Children should have a clean change of clothing at the center at all times. Clothing should be exchanged as the seasons change so that children are adequately dressed. We do have a few extra clothes for emergencies. We ask that you return these to us, washed, within three days of use.
Backpacks are useful in ensuring that children have their shoes, extra clothing and cold weather gear all in one spot. Please write your child’s name on the inside of the backpack. It is also important to be aware of items your child has in the backpack when leaving for school. Please be sure that the items in your child’s backpack are ones you want to be there.
10. What is the student/teacher ratio at your center?
The ratio for preschool is 12 per children per 1 adult according to Licensing requirements, however we typically have a ratio of 8 children and 1 adult.
The infant classroom ratios is 4 infants per 1 adult.
11. When should my child stay home from school?
The health of each child is important to us. We ask that you keep your child at home when he or she shows signs of illness. No child will be accepted in the morning if they have a fever of 100.6 or higher. Outdoor play is a daily activity in our schedules. If your child is well enough to attend school they are well enough to go outside.
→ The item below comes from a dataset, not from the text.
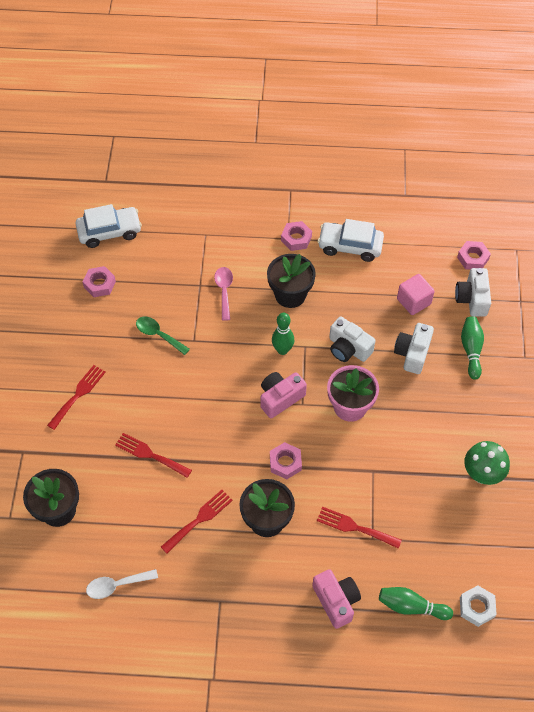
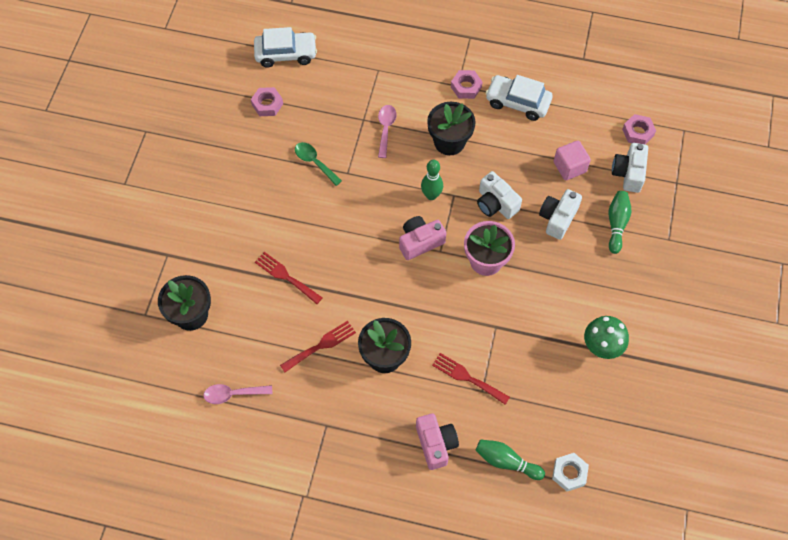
camera: 10 degrees right, 5 degrees up
(78, 394) = (228, 208): red fork -> none
(117, 585) = (233, 394): white spoon -> pink spoon
(285, 463) = (413, 305): pink nut -> none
If a child vomits, has diarrhea, an extreme case of cold or a fever at school they will not be allowed to return until 48 hours have passed. In addition, if your child is on antibiotics, please do not send him/her to school until he/she has been treated for at least 24 hours.
If your child has any contagious diseases (such as chicken pox, pink eye) please let us know so that we can inform other parents of incubation periods.
If your child becomes sick at school, we will call and ask that you pick up your child as soon as possible. Your child will be isolated from the other children until arrangements are made to pick him/her up.
Minor injuries requiring first aid will be treated in the center office or classroom. An Ouch Report will be completed by the teacher immediately after the child is treated for every incident. Parents will receive a copy of the Ouch Report upon pick up. Every effort will be made to contact parents as soon as possible when the following occur: facial/head wounds, bites, or unusual incidents/injuries. In case of emergency every effort will be made to contact the parent. Emergency medical treatment may be sought immediately in cases of extreme medical emergency or when all efforts to reach the parents have failed.